• INSTRUCTIONS TO FOLLOW
In the data below, find every line with the word "июня" and copy it.

Start of DATA FOR THIS TASK

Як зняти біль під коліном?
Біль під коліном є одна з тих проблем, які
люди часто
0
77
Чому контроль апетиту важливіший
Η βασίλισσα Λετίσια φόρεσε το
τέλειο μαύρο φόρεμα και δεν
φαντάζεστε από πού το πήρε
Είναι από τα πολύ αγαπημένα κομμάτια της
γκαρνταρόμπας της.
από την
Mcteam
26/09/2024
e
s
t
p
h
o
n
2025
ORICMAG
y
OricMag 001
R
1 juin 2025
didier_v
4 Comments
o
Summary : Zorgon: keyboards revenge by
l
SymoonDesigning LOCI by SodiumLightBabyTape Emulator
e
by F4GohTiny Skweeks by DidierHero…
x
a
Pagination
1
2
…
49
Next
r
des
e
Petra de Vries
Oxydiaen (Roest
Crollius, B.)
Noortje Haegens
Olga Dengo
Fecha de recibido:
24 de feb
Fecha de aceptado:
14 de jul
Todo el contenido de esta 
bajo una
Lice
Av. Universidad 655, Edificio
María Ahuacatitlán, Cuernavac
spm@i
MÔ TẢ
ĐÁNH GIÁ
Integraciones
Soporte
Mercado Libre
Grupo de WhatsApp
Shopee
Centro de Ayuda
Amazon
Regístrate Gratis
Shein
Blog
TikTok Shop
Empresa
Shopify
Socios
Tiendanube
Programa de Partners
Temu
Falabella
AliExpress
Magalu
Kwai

End of DATA FOR THIS TASK
Start of DATA FOR THIS TASK

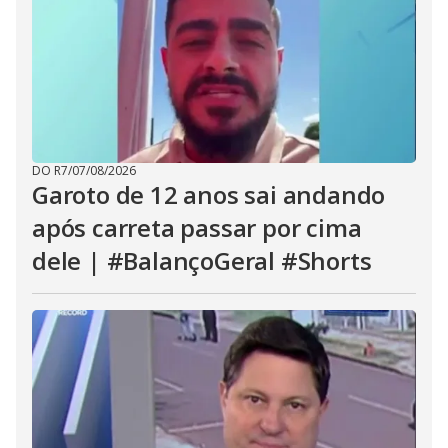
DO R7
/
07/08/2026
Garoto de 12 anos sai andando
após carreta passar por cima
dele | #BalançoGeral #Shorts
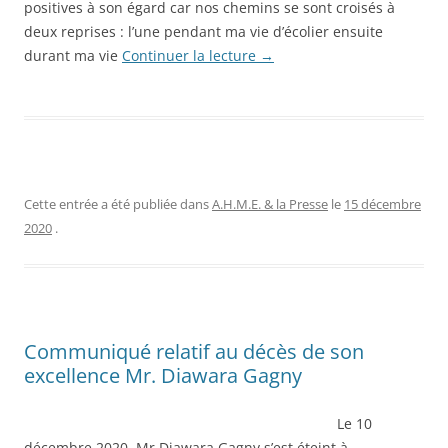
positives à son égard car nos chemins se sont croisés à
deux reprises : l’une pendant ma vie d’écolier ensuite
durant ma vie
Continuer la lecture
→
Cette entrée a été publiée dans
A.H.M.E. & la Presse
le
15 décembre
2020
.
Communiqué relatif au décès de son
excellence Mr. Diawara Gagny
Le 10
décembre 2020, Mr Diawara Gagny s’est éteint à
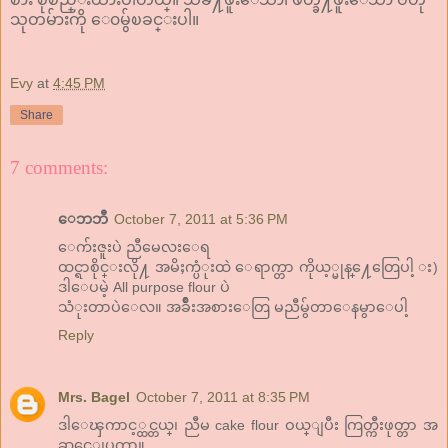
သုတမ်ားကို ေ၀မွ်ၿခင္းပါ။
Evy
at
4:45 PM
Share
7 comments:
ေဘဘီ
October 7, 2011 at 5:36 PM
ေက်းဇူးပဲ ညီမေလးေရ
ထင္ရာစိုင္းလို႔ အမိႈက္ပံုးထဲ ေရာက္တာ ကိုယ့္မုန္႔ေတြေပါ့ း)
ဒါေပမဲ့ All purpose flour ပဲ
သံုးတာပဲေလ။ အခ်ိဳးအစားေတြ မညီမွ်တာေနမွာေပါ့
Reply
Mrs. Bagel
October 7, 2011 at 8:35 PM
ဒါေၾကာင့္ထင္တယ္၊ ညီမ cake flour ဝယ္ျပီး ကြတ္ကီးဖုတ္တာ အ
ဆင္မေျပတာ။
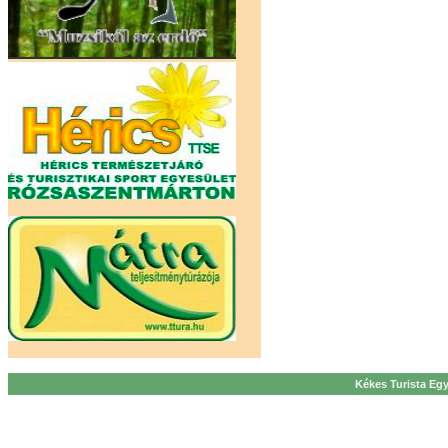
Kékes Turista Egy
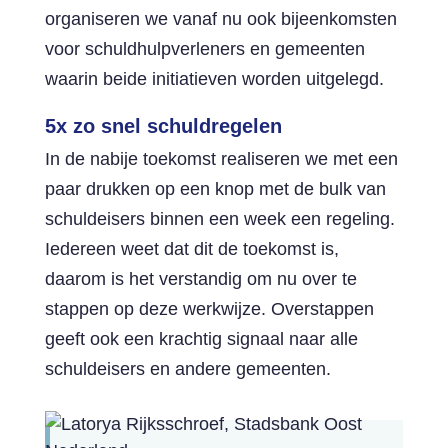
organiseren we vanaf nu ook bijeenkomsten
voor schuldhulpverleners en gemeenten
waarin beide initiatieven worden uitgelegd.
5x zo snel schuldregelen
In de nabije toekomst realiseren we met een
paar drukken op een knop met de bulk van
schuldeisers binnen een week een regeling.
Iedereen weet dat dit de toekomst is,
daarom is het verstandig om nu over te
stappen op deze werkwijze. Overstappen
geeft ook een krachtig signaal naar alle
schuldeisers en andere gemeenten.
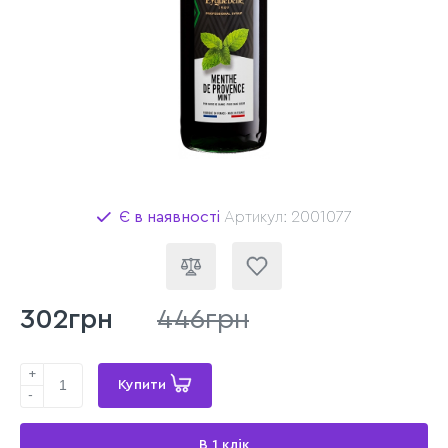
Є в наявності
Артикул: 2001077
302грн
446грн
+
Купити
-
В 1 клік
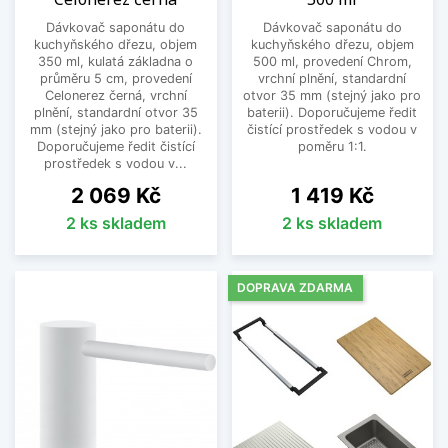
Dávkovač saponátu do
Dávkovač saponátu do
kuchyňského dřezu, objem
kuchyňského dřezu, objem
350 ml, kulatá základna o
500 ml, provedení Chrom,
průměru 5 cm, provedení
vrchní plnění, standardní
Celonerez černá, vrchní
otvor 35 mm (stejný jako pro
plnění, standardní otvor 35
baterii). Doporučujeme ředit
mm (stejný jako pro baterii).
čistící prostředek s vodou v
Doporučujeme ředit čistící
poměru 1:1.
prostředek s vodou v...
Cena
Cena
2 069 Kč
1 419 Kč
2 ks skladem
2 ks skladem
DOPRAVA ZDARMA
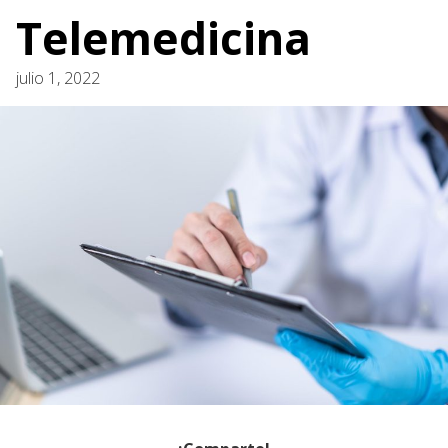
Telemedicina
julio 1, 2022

End of DATA FOR THIS TASK
Start of DATA FOR THIS TASK

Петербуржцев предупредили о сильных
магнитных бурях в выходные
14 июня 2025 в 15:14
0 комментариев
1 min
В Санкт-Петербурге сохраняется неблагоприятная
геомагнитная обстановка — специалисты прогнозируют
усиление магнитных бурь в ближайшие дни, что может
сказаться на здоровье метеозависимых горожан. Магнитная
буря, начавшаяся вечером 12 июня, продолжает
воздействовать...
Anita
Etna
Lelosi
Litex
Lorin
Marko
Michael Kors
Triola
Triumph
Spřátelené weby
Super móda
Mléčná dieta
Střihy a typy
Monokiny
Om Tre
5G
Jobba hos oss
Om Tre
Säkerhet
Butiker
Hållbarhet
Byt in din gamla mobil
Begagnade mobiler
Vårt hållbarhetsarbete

End of DATA FOR THIS TASK

• ANSWER AREA
14 июня 2025 в 15:14
буря, начавшаяся вечером 12 июня, продолжает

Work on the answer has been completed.